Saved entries
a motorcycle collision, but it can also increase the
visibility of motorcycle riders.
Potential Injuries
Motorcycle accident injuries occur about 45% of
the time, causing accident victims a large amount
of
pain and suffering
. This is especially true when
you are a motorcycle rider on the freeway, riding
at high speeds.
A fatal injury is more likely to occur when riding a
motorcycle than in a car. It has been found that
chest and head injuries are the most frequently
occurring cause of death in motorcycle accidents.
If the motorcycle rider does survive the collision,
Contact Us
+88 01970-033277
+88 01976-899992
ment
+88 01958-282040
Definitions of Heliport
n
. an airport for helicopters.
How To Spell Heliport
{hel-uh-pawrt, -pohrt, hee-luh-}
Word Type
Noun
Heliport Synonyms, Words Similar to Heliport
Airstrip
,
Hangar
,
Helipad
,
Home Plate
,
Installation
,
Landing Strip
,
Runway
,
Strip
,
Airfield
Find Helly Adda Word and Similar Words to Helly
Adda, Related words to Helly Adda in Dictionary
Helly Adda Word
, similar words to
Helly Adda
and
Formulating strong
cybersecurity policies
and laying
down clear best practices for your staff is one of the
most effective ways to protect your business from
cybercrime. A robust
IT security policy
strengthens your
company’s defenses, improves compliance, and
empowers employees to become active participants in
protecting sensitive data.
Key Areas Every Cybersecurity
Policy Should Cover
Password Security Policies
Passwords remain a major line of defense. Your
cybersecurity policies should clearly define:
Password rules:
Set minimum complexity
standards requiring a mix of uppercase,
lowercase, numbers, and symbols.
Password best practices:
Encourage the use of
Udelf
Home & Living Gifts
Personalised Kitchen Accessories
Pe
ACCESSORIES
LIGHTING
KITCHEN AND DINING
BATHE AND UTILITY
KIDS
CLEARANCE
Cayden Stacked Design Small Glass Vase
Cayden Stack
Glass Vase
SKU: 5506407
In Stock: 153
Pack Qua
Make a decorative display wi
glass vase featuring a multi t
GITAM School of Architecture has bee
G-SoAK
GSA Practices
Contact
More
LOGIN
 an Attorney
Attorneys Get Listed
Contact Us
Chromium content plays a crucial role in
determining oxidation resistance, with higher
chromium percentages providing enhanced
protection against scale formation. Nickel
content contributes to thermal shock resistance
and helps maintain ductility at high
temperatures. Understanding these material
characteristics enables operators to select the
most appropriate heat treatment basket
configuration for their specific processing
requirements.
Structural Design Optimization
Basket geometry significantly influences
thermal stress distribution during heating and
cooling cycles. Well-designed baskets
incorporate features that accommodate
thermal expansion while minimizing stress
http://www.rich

→ WHAT TO WORK ON
Reproduce all entries exactly, leaving each one whole.

→ ANSWER TO THIS EXERCISE
a motorcycle collision, but it can also increase the
visibility of motorcycle riders.
Potential Injuries
Motorcycle accident injuries occur about 45% of
the time, causing accident victims a large amount
of
pain and suffering
. This is especially true when
you are a motorcycle rider on the freeway, riding
at high speeds.
A fatal injury is more likely to occur when riding a
motorcycle than in a car. It has been found that
chest and head injuries are the most frequently
occurring cause of death in motorcycle accidents.
If the motorcycle rider does survive the collision,
Contact Us
+88 01970-033277
+88 01976-899992
ment
+88 01958-282040
Definitions of Heliport
n
. an airport for helicopters.
How To Spell Heliport
{hel-uh-pawrt, -pohrt, hee-luh-}
Word Type
Noun
Heliport Synonyms, Words Similar to Heliport
Airstrip
,
Hangar
,
Helipad
,
Home Plate
,
Installation
,
Landing Strip
,
Runway
,
Strip
,
Airfield
Find Helly Adda Word and Similar Words to Helly
Adda, Related words to Helly Adda in Dictionary
Helly Adda Word
, similar words to
Helly Adda
and
Formulating strong
cybersecurity policies
and laying
down clear best practices for your staff is one of the
most effective ways to protect your business from
cybercrime. A robust
IT security policy
strengthens your
company’s defenses, improves compliance, and
empowers employees to become active participants in
protecting sensitive data.
Key Areas Every Cybersecurity
Policy Should Cover
Password Security Policies
Passwords remain a major line of defense. Your
cybersecurity policies should clearly define:
Password rules:
Set minimum complexity
standards requiring a mix of uppercase,
lowercase, numbers, and symbols.
Password best practices:
Encourage the use of
Udelf
Home & Living Gifts
Personalised Kitchen Accessories
Pe
ACCESSORIES
LIGHTING
KITCHEN AND DINING
BATHE AND UTILITY
KIDS
CLEARANCE
Cayden Stacked Design Small Glass Vase
Cayden Stack
Glass Vase
SKU: 5506407
In Stock: 153
Pack Qua
Make a decorative display wi
glass vase featuring a multi t
GITAM School of Architecture has bee
G-SoAK
GSA Practices
Contact
More
LOGIN
 an Attorney
Attorneys Get Listed
Contact Us
Chromium content plays a crucial role in
determining oxidation resistance, with higher
chromium percentages providing enhanced
protection against scale formation. Nickel
content contributes to thermal shock resistance
and helps maintain ductility at high
temperatures. Understanding these material
characteristics enables operators to select the
most appropriate heat treatment basket
configuration for their specific processing
requirements.
Structural Design Optimization
Basket geometry significantly influences
thermal stress distribution during heating and
cooling cycles. Well-designed baskets
incorporate features that accommodate
thermal expansion while minimizing stress
http://www.rich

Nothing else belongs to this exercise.